What you will do: Scan the entries below. List each line with "sekarang".

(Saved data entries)
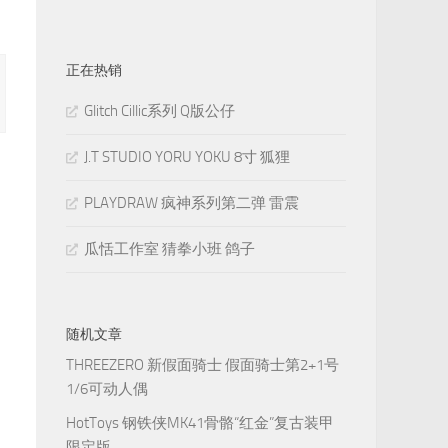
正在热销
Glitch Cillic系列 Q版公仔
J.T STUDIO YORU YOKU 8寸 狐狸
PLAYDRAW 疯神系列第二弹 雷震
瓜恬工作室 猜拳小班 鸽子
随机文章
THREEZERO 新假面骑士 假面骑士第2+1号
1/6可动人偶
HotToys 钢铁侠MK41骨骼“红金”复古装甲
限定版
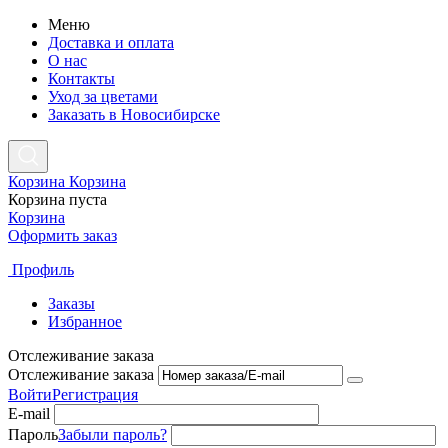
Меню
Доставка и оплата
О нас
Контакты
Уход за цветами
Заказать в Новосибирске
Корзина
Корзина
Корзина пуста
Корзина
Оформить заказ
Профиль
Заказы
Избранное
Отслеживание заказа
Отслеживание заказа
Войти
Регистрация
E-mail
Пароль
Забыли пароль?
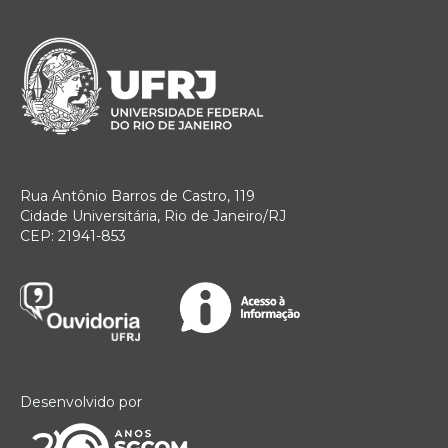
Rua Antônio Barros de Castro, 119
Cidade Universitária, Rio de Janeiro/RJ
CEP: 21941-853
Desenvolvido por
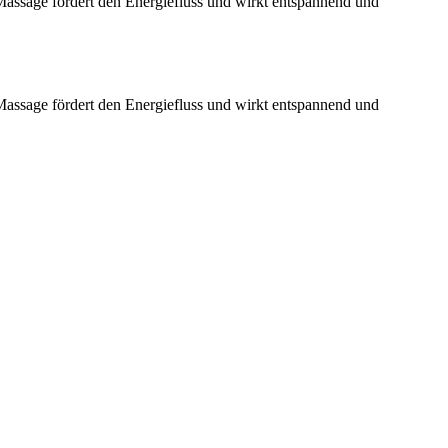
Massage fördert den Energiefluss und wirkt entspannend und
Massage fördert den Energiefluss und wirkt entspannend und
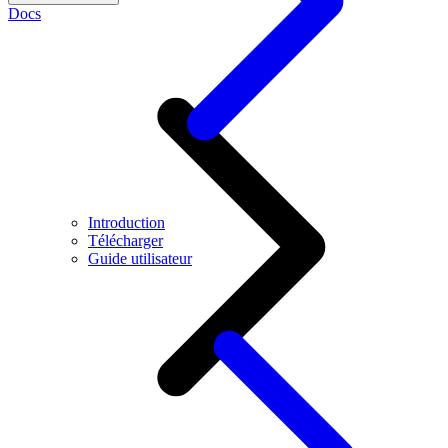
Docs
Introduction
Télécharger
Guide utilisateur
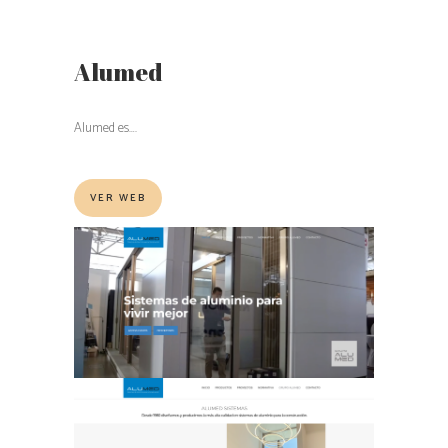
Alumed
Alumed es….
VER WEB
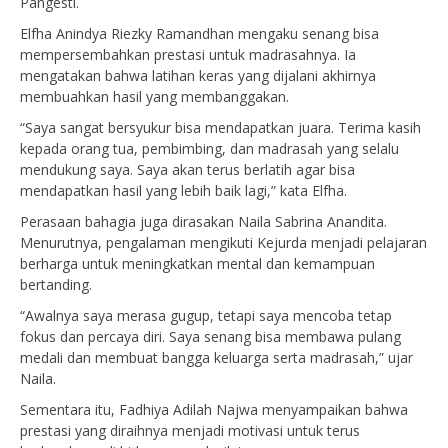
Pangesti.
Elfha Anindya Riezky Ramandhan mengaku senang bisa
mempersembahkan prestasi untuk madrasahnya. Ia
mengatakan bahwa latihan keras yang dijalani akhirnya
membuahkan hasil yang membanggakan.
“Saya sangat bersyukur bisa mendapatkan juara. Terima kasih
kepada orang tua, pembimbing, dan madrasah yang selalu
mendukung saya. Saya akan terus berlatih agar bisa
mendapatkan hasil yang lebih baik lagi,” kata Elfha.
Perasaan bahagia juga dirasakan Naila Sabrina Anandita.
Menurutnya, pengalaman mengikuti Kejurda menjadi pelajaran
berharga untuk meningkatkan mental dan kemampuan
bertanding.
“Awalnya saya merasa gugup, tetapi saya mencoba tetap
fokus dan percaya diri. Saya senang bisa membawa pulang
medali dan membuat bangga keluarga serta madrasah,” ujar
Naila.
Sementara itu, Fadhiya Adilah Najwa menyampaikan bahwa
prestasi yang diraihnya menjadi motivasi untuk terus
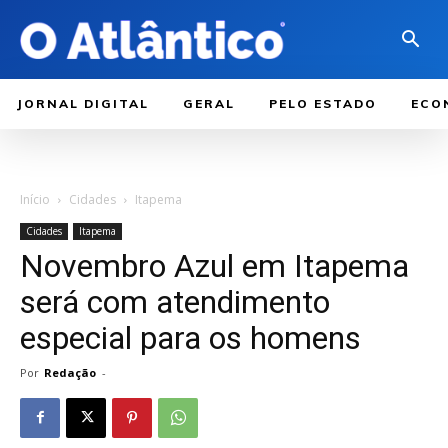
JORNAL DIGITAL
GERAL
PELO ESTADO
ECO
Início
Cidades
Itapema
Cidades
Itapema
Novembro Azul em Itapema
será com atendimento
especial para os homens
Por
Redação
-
---
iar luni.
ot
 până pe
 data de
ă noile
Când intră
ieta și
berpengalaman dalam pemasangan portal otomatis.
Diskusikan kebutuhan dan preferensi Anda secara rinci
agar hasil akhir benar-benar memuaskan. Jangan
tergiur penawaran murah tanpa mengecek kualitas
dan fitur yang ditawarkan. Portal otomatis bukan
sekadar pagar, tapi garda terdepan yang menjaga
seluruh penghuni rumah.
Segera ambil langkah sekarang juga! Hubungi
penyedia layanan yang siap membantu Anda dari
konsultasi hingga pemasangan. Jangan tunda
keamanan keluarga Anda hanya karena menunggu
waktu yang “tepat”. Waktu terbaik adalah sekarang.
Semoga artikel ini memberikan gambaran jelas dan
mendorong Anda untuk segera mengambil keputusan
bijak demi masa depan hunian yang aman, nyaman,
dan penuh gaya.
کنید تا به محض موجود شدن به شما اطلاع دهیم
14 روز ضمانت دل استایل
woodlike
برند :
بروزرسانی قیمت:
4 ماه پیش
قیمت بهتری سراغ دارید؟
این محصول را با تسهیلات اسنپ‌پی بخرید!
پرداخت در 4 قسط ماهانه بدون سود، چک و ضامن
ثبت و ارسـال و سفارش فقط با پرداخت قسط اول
---
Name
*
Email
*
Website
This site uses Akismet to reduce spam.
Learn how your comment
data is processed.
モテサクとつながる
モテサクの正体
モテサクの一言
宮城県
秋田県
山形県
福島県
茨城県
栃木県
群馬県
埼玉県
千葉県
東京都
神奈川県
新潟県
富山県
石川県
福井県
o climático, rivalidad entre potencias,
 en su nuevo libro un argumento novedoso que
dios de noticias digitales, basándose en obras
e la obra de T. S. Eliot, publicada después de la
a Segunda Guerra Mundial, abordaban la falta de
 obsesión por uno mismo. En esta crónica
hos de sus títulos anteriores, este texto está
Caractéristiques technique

Solution for this exercise:
Segera ambil langkah sekarang juga! Hubungi
waktu yang “tepat”. Waktu terbaik adalah sekarang.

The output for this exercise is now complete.